How the reduced SALT deduction will affect taxpayers

California, Connecticut, New Jersey, Massachusetts, Rhode Island, Illinois, Maryland, New York, Vermont, and the District of Columbia have the highest average national tax deductions and local. Here is how these deductions are distributed:

  • California Taxpayers: In the 2014 fiscal year, 33.86% of California tax returns included a local and state taxes deduction. The average deduction for California SALT was $17,148.35.

  • Connecticut Taxpayers: Connecticut residents receive the second-highest average deduction for state and local taxes. 41.04% of Connecticut's returns included a SALT deduction in 2014. Connecticut's average deduction for state and local taxes was $18,939.72.

DC Taxpayers: Because homes in Washington are so expensive, residents tend to pay a lot in property taxes. Income tax in the district is also high. So it's no surprise that 39.19% of DC will include state and local tax deductions. The average value of these deductions was 

  • $15,452.40.

  • Illinois Taxpayers: 32.34% of Illinois tax returns deducted local and state taxes paid in 2014. The average SALT deduction for these Illinois tax returns was $12,877.51.

  • Maryland Taxpayers: 45.04% of Maryland tax returns included a state and local tax deduction in 2014. This is the highest percentage of returns requiring SALT deductions in any state. The average value of these deductions was $12,442.78.

  • Massachusetts Taxpayers: 36.73% of Massachusetts tax returns involved state and local tax deductions. The median deduction for SALT in Massachusetts was $14,760.99.

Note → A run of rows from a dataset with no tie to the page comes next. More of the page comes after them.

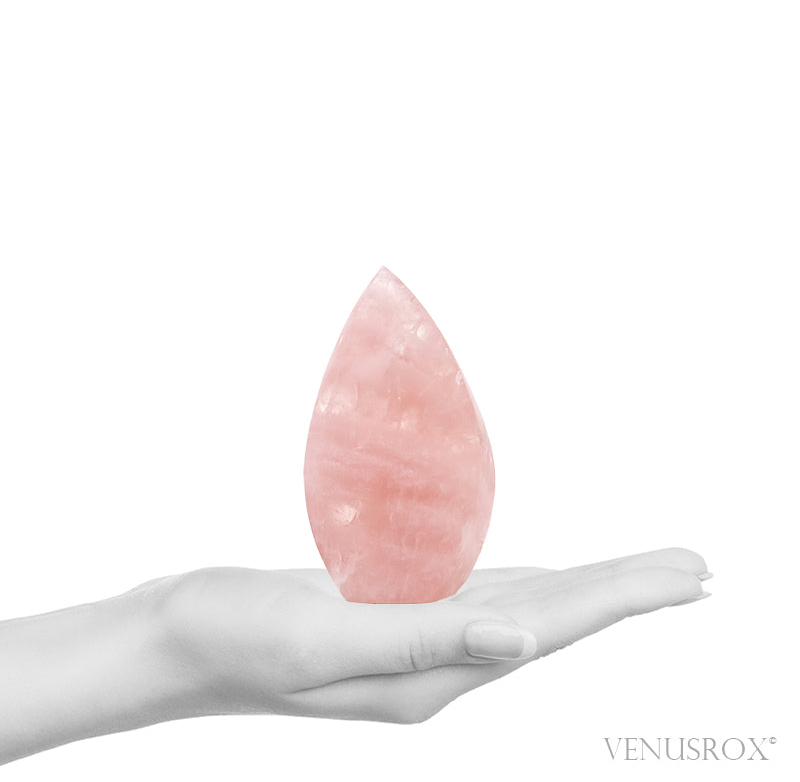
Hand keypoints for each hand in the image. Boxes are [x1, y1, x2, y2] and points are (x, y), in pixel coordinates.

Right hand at [152, 547, 710, 724]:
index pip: (552, 627)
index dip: (623, 597)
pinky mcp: (394, 610)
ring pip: (526, 604)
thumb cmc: (238, 636)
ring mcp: (417, 635)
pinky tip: (549, 578)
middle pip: (556, 618)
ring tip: (642, 574)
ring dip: (588, 584)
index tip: (689, 578)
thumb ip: (423, 642)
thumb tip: (522, 645)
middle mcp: (438, 659)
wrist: (184, 633)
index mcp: (432, 672)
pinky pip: (481, 591)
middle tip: (696, 569)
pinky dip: (532, 579)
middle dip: (628, 590)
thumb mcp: (324, 643)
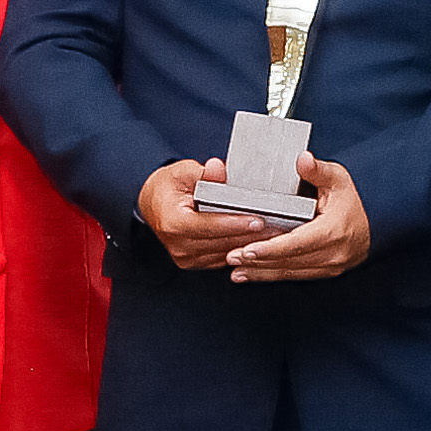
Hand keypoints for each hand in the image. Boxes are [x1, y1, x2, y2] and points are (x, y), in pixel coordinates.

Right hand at [139, 159, 290, 271]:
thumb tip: (219, 168)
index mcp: (173, 223)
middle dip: (251, 234)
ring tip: (274, 232)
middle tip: (277, 225)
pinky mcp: (195, 262)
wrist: (153, 203)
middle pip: (221, 242)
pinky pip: (223, 257)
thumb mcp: (183, 172)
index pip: (209, 225)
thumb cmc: (167, 188)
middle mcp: (178, 244)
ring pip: (226, 253)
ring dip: (250, 244)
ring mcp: (186, 257)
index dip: (235, 223)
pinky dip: (241, 248)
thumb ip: (204, 173)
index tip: (258, 220)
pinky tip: (259, 240)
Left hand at [226, 155, 371, 281]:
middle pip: (289, 261)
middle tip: (231, 258)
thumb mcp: (338, 178)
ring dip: (261, 273)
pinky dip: (273, 274)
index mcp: (333, 231)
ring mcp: (330, 266)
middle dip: (257, 262)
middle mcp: (333, 253)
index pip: (296, 243)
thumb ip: (317, 170)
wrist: (379, 219)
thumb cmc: (355, 199)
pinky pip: (296, 275)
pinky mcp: (326, 271)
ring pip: (290, 272)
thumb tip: (303, 159)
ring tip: (236, 272)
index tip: (247, 249)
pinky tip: (254, 274)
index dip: (269, 248)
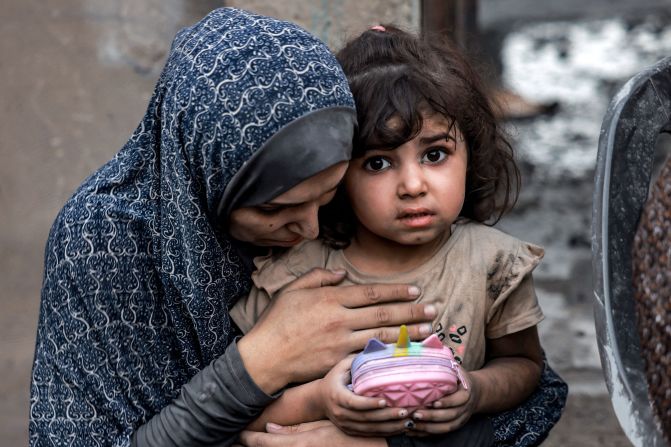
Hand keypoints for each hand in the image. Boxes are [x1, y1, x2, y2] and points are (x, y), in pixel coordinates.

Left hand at [237, 420, 385, 446]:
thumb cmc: (348, 437)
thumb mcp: (321, 428)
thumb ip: (294, 431)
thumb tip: (269, 429)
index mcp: (298, 445)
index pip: (261, 443)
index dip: (245, 438)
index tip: (236, 434)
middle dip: (248, 445)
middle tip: (234, 442)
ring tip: (248, 443)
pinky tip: (272, 446)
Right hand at [238, 268, 435, 392]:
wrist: (264, 358)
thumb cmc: (276, 322)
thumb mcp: (292, 290)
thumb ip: (318, 277)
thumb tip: (342, 274)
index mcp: (330, 298)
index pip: (372, 292)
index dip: (396, 291)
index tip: (415, 291)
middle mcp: (339, 319)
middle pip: (383, 313)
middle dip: (412, 311)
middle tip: (433, 309)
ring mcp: (340, 343)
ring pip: (382, 336)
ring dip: (408, 333)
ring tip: (429, 331)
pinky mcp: (338, 362)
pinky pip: (369, 356)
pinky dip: (389, 354)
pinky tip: (405, 353)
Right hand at [319, 355, 410, 435]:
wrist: (319, 400)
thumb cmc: (334, 379)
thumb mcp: (341, 366)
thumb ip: (356, 360)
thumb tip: (377, 348)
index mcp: (337, 396)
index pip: (354, 402)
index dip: (370, 403)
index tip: (385, 400)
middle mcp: (340, 413)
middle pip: (365, 418)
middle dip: (386, 416)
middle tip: (404, 412)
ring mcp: (345, 424)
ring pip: (370, 429)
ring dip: (389, 427)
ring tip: (407, 422)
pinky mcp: (350, 431)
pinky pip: (370, 434)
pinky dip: (385, 433)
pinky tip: (399, 428)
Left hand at [408, 370, 478, 434]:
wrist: (476, 393)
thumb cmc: (460, 378)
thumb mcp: (457, 369)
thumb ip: (446, 363)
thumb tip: (429, 347)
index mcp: (466, 394)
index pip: (458, 400)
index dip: (446, 402)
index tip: (433, 402)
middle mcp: (464, 409)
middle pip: (450, 416)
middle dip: (432, 416)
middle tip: (416, 414)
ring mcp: (460, 420)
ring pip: (445, 428)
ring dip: (428, 427)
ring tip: (412, 424)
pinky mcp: (454, 426)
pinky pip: (441, 433)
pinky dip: (427, 433)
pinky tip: (413, 431)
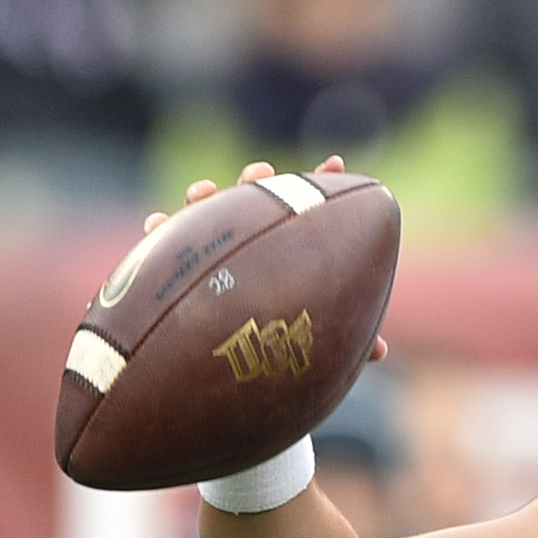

  • New Jersey Taxpayers: Residents of New Jersey pay very high income and property taxes. So it's no surprise that 41% of New Jersey tax returns require a local and state tax deduction. The average value of this deduction was $17,183.33.

  • New York Taxpayers: According to the Internal Revenue Service data, New Yorkers enjoy the highest average deduction for SALT. In 2014, 34.14% of New York tax returns included a local and state taxes deduction. The median value of these deductions for the New York SALT was $21,038.02. New Yorkers will pay particularly high tax rates because of the local income taxes calculated there.

  • Rhode Island Taxpayers: Although Rhode Island might be a small state, its residents tend to have high incomes and high property taxes. As a result, 32.83% of Rhode Island tax returns deducted SALT payments. The average deduction for Rhode Island SALT was $12,138.75.

  • Vermont Taxpayers: Finally, at the top of our list of the top 10 states with the highest average deduction for local and state taxes in Vermont, where 27.41% of returns had SALT deductions. The average value of Vermont's state and local tax deductions was $11,843.95.

Last Words

Is the reduction of SALT deduction just a problem for the rich? Yes and no. It is probably more correct to say it is about a rich-person-in-a-blue-state problem. Heavily taxed residents in California, DC, Massachusetts, Illinois, Maryland, Connecticut, New York, and New Jersey would be hit the hardest. Plus, you don't have to be wealthy to be impacted by the SALT deduction limit. Middle-class Americans, especially those who own a home and pay significant property taxes, may also face higher taxes.